START Document text
It didn’t take long for the exercise to become a reality.  How does the church engage the world with something like gender identity?  It’s a hot button issue, now that Target has chosen to allow open restrooms to our friends that identify with a different gender.  This of course has become a moral outrage in the Christian communities that I have the privileged of being involved it.  Not that the communities as a whole are outwardly making statements, but as many things in the social ecosystem, one persons comments can be taken as the opinion of the majority.

I’ve seen the arguments, the Bible teaches that this is wrong.  God made Adam and Eve, not Adam that identifies as Eve or even an Eve that identifies as Adam.  It doesn’t take much to see that sexuality is something that is deeply important to God.  So the question begs why?

I believe that we find at least a hint of why in the book of Ephesians.

Wives and Husbands Wives, submit to your own husbands, as to the Lord. For the husband is the head of the wife even as Christ is the head of the church, his body, and is himself its Savior. Now as the church submits to Christ, so also wives should submit in everything to their husbands. Husbands, love your wives, as Christ loved the church and gave himself up for her, that he might sanctify her, having cleansed her by the washing of water with the word, so that he might present the church to himself in splendor, without spot or wrinkle or any such thing, that she might be holy and without blemish. In the same way husbands should love their wives as their own bodies. He who loves his wife loves himself. For no one ever hated his own flesh, but nourishes and cherishes it, just as Christ does the church, because we are members of his body. “Therefore a man shall leave his father and mother and hold fast to his wife, and the two shall become one flesh.” This mystery is profound, and I am saying that it refers to Christ and the church. However, let each one of you love his wife as himself, and let the wife see that she respects her husband. (Ephesians 5:22-33 ESV)

We clearly see here that Paul draws an analogy to relationship between a husband and a wife and Christ and the Church.  There is an implicit sexual nature to the analogy because the one thing that a husband and a wife have that is explicit to the relationship is sex.  Biblically, sex is for the marriage, a bond that is meant to be shared and nurtured through the physical act of consummation.  As a Christian this teaching shouldn’t be new or anything ground breaking.  I’m making the case for the moral outrage.  The issue with attempting to draw the moral backlash from these verses is that God through Paul is speaking about the relationship between a man and a woman whom has been called by God to be in the family of God.  Someone who’s heart has been changed by the super natural act of the Holy Spirit described in Ezekiel 36:

I Will Put My Spirit Within You “Therefore say to the house of Israel, Thus says the Lord GOD: It is not for your sake, O house of Israel, that I am about to act, but for the sake of my holy name, which you have profaned among the nations to which you came. And I will vindicate the holiness of my great name, which has been profaned among the nations, and which you have profaned among them. And the nations will know that I am the LORD, declares the Lord GOD, when through you I vindicate my holiness before their eyes. I will take you from the nations and gather you from all the countries and bring you into your own land. I will sprinkle clean water on you, and you shall be clean from all your uncleannesses, and from all your idols I will cleanse you. And I will give you a new heart, and a new spirit I will put within you. And I will remove the heart of stone from your flesh and give you a heart of flesh. And I will put my Spirit within you, and cause you to walk in my statutes and be careful to obey my rules. You shall dwell in the land that I gave to your fathers, and you shall be my people, and I will be your God. And I will deliver you from all your uncleannesses. And I will summon the grain and make it abundant and lay no famine upon you. I will make the fruit of the tree and the increase of the field abundant, that you may never again suffer the disgrace of famine among the nations. Then you will remember your evil ways, and your deeds that were not good, and you will loathe yourselves for your iniquities and your abominations. It is not for your sake that I will act, declares the Lord GOD; let that be known to you. Be ashamed and confounded for your ways, O house of Israel. (Ezekiel 36:22-32 ESV)
END Document text
START Record extracts
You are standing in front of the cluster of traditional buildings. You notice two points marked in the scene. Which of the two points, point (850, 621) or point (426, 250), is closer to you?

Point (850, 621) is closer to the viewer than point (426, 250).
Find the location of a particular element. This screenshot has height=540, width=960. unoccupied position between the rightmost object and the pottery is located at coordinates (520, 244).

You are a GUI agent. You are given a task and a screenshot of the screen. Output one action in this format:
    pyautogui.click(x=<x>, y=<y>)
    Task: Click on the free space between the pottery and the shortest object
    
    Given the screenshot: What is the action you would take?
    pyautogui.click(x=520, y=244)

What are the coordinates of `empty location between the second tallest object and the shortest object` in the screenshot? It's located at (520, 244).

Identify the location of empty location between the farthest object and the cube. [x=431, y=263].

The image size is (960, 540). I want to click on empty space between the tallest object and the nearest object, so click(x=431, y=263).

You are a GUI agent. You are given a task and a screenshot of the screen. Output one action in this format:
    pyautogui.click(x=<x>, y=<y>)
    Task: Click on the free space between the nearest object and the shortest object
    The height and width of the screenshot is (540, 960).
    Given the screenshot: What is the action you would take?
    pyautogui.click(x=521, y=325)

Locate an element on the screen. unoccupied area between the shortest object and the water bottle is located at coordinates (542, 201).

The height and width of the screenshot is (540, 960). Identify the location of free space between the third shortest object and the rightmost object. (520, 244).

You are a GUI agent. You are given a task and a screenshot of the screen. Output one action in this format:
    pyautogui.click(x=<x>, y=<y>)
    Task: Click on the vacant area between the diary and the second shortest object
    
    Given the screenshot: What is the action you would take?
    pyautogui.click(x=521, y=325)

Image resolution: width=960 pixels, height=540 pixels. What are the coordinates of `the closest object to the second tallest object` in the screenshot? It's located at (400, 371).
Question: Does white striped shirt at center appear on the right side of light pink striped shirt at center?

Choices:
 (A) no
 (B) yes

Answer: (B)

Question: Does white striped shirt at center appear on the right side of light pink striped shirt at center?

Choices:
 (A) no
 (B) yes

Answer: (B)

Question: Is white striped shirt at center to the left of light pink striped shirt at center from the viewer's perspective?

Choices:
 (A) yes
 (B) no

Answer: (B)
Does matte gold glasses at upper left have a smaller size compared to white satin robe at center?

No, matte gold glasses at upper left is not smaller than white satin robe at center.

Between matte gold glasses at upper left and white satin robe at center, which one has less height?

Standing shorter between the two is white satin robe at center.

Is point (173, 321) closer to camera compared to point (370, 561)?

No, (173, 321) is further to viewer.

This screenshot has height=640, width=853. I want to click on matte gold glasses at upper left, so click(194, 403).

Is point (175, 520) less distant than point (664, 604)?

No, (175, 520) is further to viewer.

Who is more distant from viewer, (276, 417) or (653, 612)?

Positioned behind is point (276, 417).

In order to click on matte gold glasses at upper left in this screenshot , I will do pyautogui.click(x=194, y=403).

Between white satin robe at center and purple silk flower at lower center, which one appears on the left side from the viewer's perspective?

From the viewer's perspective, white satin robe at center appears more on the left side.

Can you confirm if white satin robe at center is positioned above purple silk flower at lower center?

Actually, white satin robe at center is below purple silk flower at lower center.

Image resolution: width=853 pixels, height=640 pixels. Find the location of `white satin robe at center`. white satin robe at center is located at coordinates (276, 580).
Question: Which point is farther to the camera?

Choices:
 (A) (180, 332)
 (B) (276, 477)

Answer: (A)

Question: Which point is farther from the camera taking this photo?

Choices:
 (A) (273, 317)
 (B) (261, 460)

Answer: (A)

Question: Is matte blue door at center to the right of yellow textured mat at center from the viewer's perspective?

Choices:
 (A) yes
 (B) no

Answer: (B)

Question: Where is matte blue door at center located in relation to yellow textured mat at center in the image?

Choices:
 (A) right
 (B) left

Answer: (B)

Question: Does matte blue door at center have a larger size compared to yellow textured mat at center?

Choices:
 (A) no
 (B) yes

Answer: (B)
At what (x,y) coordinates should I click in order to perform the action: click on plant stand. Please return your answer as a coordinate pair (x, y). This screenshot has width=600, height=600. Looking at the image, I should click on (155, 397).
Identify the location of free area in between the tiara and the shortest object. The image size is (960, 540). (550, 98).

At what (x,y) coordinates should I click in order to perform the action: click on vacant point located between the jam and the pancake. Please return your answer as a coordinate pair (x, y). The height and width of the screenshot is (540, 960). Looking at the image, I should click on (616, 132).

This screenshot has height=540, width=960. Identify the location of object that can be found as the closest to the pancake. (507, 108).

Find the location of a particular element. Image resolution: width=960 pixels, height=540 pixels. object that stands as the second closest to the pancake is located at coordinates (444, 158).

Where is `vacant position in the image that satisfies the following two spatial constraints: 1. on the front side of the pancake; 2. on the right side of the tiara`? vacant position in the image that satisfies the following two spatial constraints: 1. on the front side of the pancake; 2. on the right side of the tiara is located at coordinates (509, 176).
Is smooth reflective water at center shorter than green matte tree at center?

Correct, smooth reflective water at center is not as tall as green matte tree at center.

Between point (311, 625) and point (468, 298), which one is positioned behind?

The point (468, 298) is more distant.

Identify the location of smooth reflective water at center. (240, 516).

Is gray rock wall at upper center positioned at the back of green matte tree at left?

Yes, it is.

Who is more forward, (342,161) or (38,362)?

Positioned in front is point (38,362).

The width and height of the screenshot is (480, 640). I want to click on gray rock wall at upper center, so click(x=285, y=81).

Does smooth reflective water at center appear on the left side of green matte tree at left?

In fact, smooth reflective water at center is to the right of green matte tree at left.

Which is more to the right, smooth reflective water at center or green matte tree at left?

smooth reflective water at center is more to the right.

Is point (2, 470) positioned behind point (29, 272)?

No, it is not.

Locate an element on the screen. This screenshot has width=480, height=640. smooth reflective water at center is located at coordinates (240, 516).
END Record extracts
*Actions to take:*
1. From the piece on the church and gender identity, copy the words from "It didn’t take" up to and including "of the majority.".
2. Summarize the piece on the church and gender identity in two sentences.
3. In the piece on the church and gender identity, which book of the Bible does the writer believe gives at least a hint of why sexuality is important to God?

*Responses to the exercise:*
1.
It didn’t take long for the exercise to become a reality.  How does the church engage the world with something like gender identity?  It’s a hot button issue, now that Target has chosen to allow open restrooms to our friends that identify with a different gender.  This of course has become a moral outrage in the Christian communities that I have the privileged of being involved it.  Not that the communities as a whole are outwardly making statements, but as many things in the social ecosystem, one persons comments can be taken as the opinion of the majority.

2. The writer says that Target's choice to open its restrooms to people who identify with a different gender has become a moral outrage in Christian communities. The writer finds a hint of why sexuality matters to God in Ephesians 5, where Paul compares husband and wife to Christ and the church, but notes that the passage speaks of a man and woman called into God's family, whose hearts were changed by the Holy Spirit as described in Ezekiel 36.

3. The book of Ephesians.